Saya sampai Menara Kudus, berniat silaturahim dengan Mbah Sunan Kudus, jam 10.30 malam. Pintu makam [ternyata] sudah ditutup. Ratusan peziarah hanya diperbolehkan di luar pagar makam. Mereka tetap khusyuk berzikr.

Saya tanya seorang penjaga, apakah bisa masuk? “Makam sudah tutup. Baru buka setelah salat subuh,” ujar penjaga. Tapi ada Pak Kuncen, yang memandangi saya. Dari kepala sampai kaki. Sepertinya hati Pak Kuncen terbuka. Saya dipandu masuk ke ‘rumah’ Sunan Kudus. Saya sendiri. Pak Kuncen menunggu, duduk di belakang saya.

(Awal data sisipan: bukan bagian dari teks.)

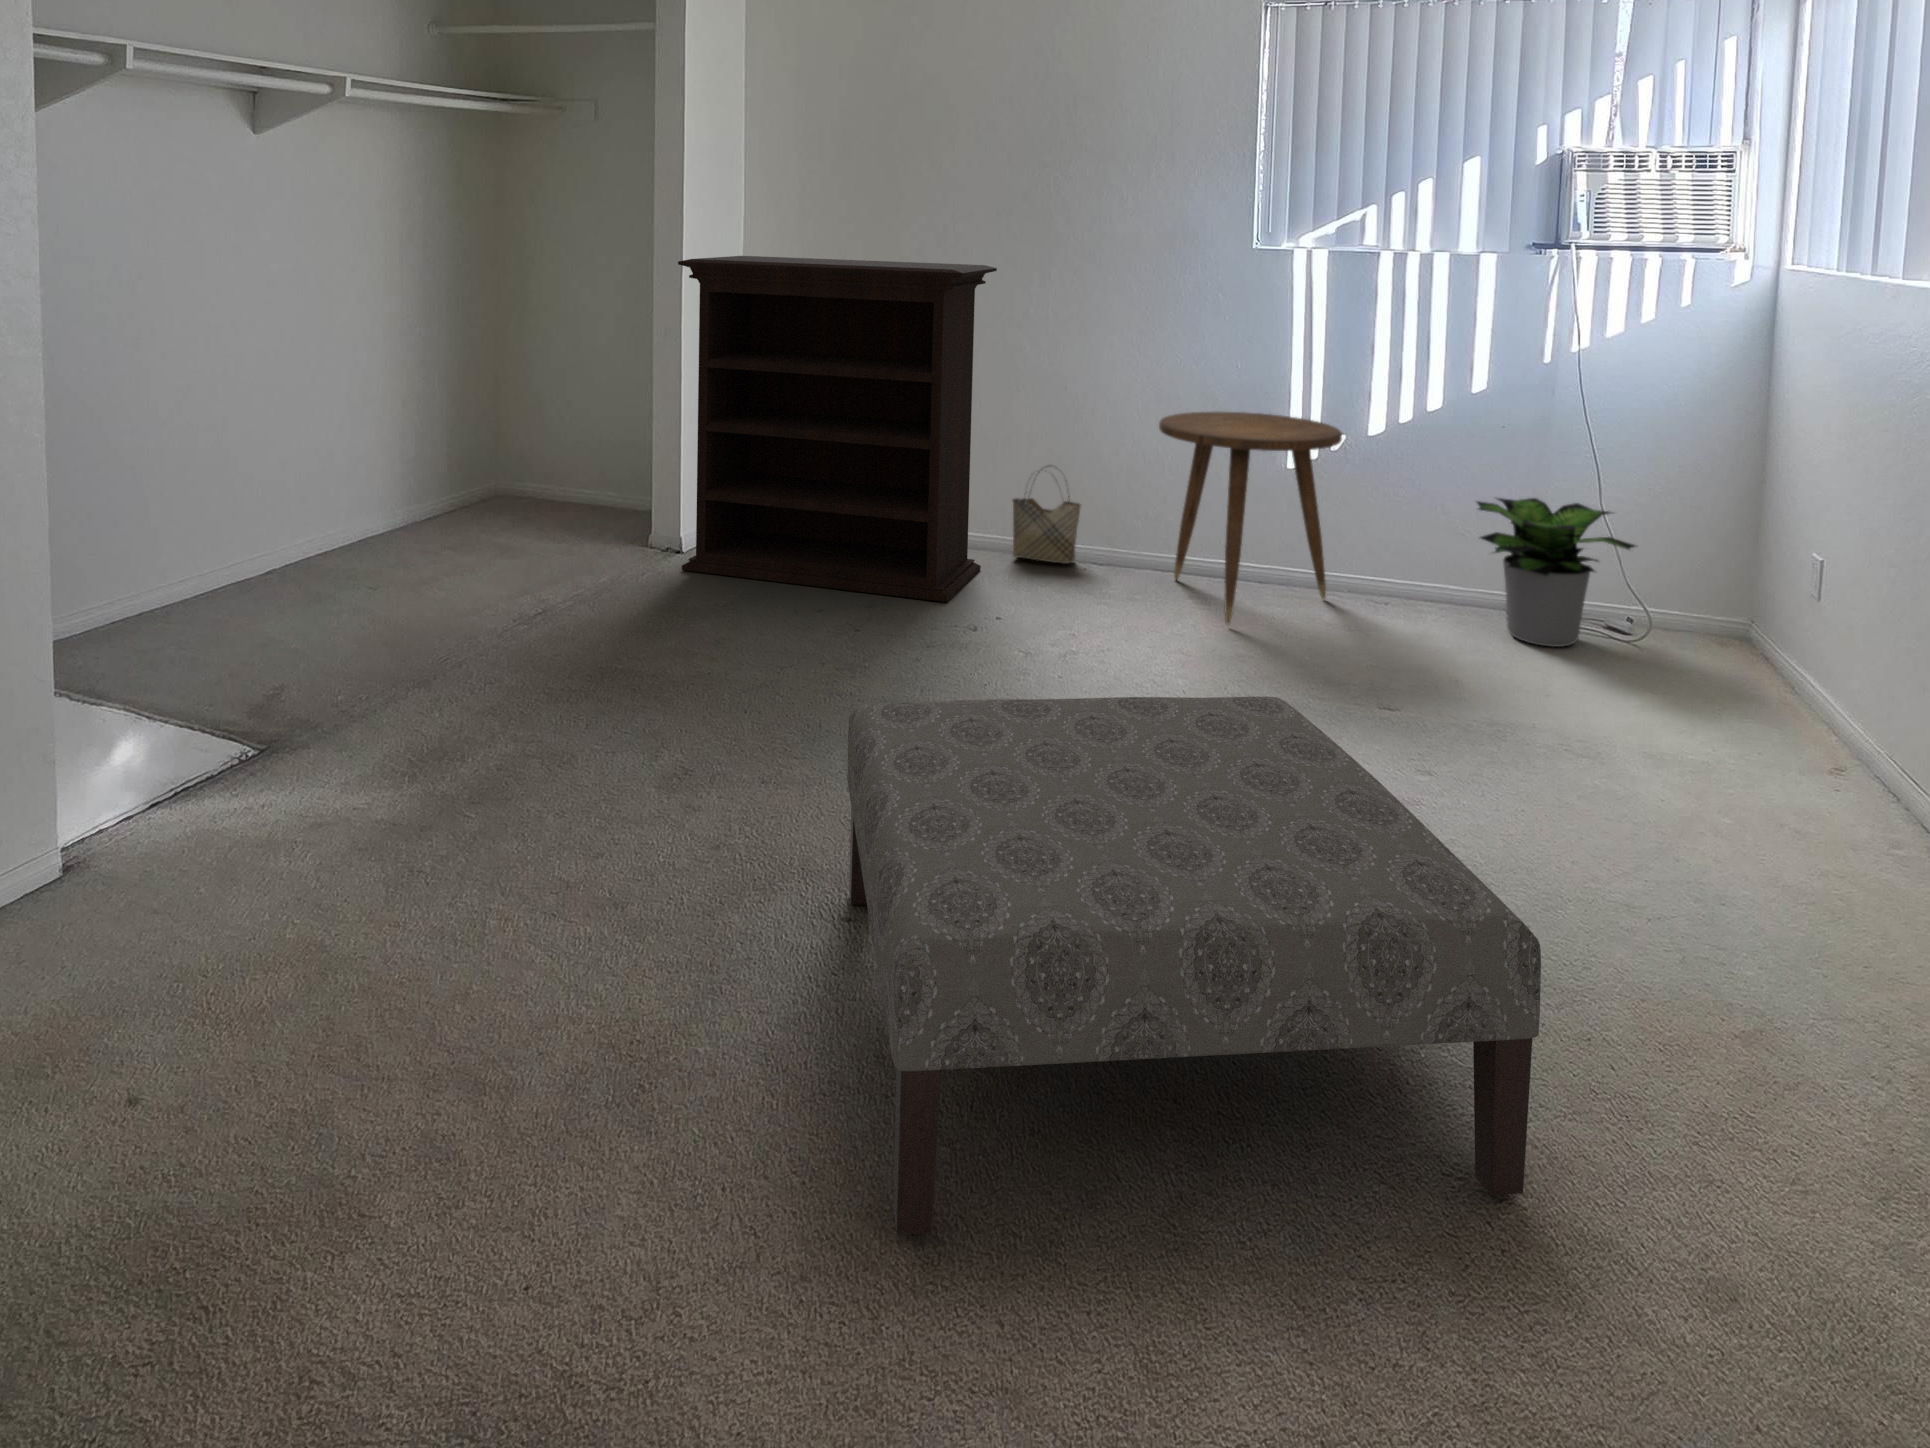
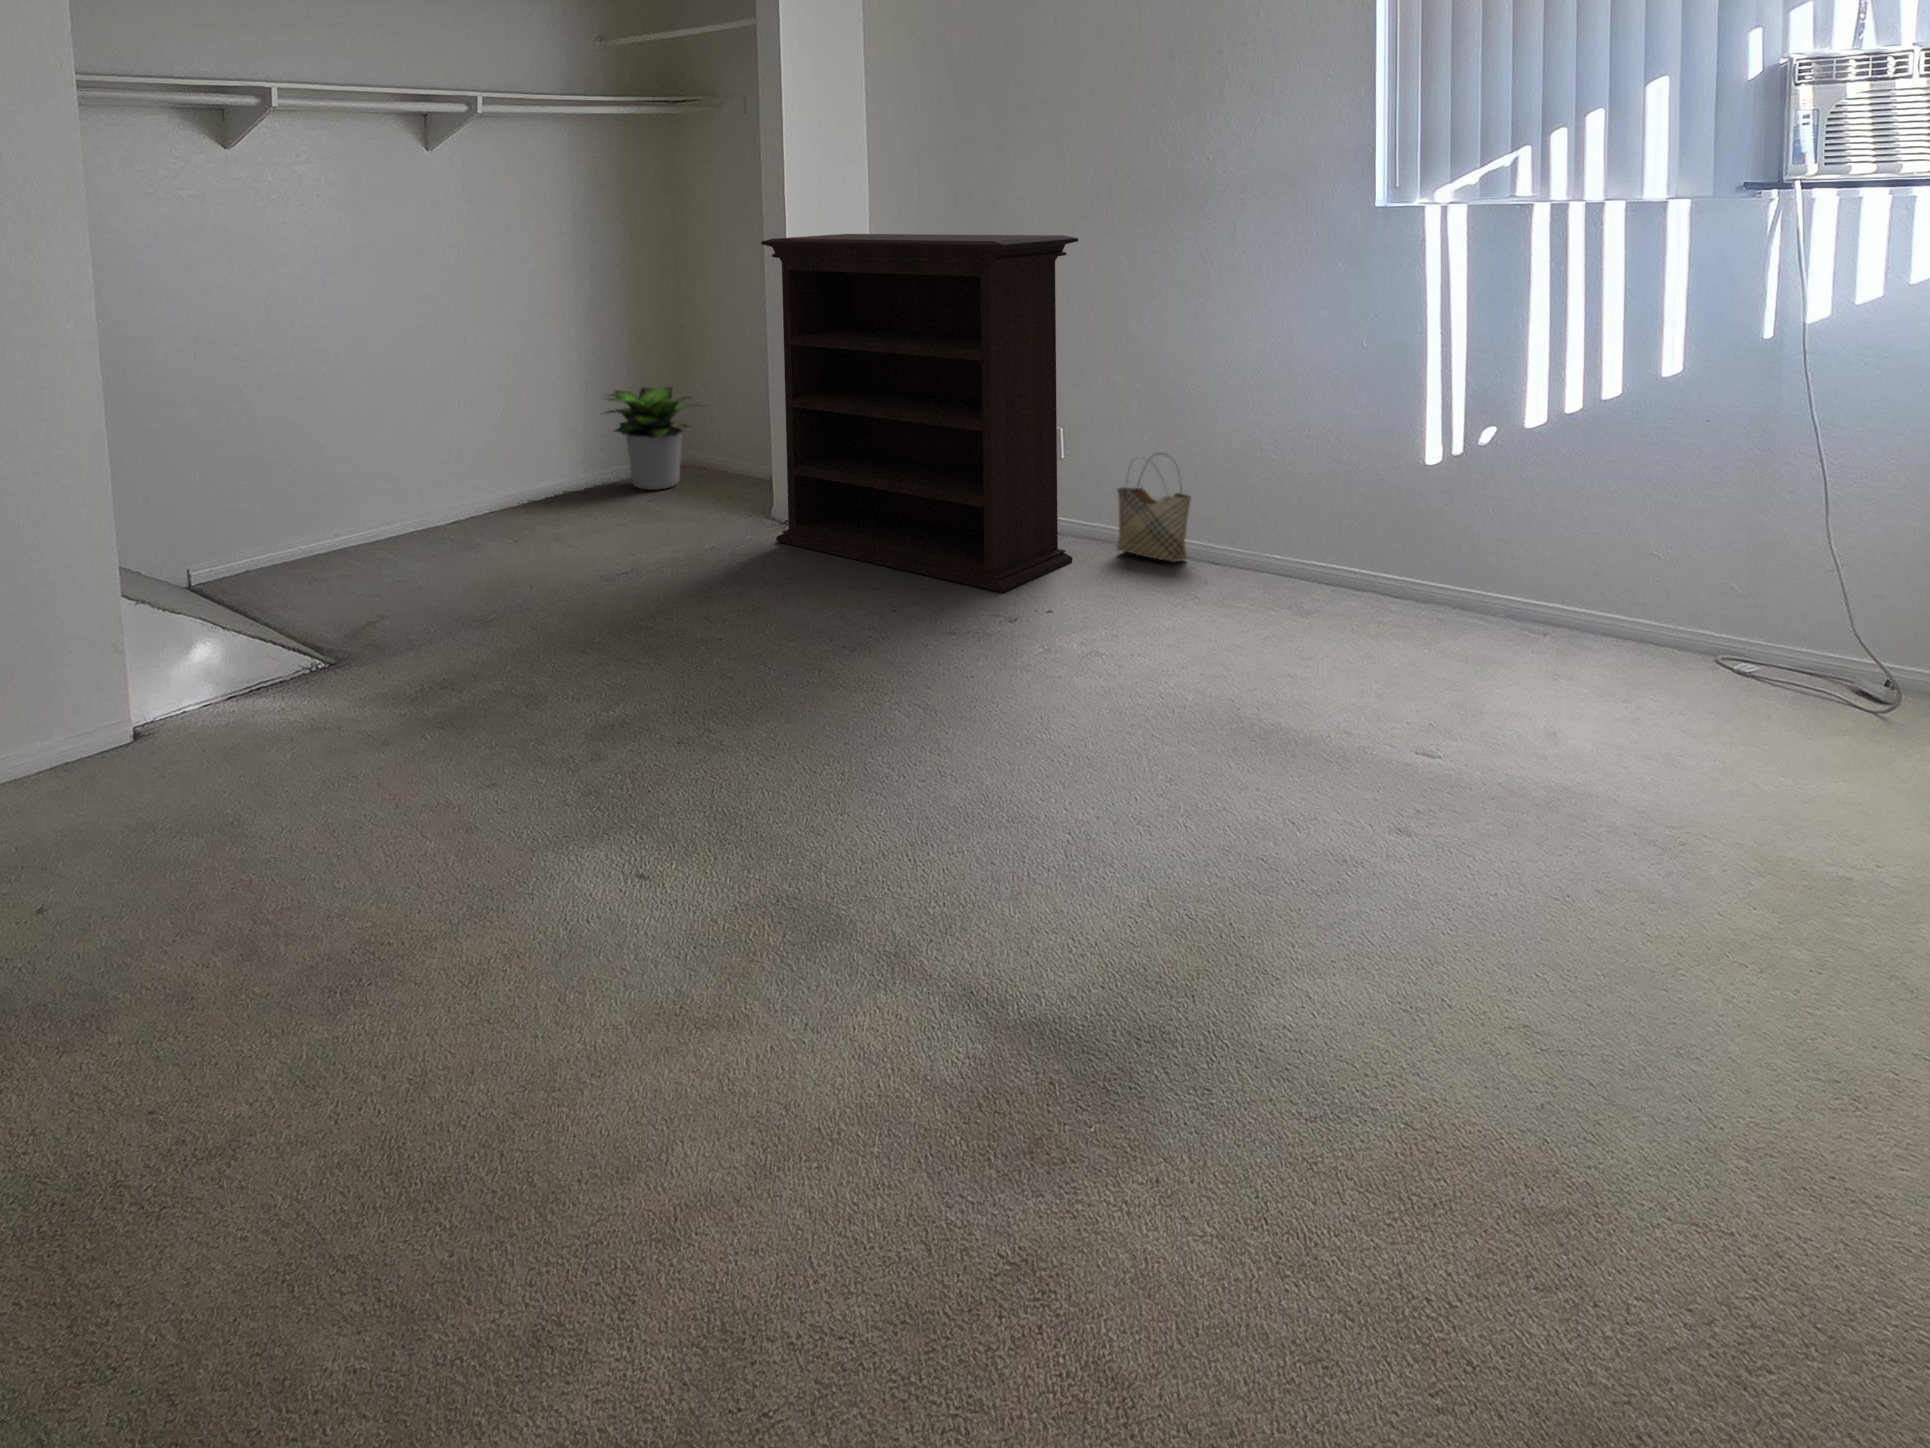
side table: present [1159,412,1342,624] -> none [1240,397,1465,645]
potted plant: present [1477,498,1635,647] -> present [606,387,697,490]
ottoman: present [847,696,1541,1236] -> none [328,679,1084,1350]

Suasana hening. Usai uluk salam perpisahan, Pak Kuncen berkenan memotret saya di dalam Pesarean Mbah Sunan Kudus. Alhamdulilah. Saya diantar keluar. Diberi sangu air. Dua botol.

Di halaman Menara Kudus saya berjumpa Mbah Pairin, 70 tahun. Musafir yang sejak 1997 berjalan kaki di seantero Nusantara. Dari Meulaboh, Aceh hingga Jayawijaya, Papua. Berjalan kaki. Saya ajak Mbah Pairin makan di angkringan. Beliau berbagi kisah. Saya tanya rahasia kuat dan tak pernah sakit. “Resepnya cuma selalu menjaga wudhu. Jika batal, wudhu lagi. Jika tak mendapat air, bisa tayamum,” ujar Mbah Pairin.

Saya dan Mbah Pairin (Foto-foto : Dok. Pribadi)

Kami berbicang sekitar satu jam. Sebelum berpisah, Beliau memberikan sesuatu. Saya diminta memakainya. Saya terima dengan riang.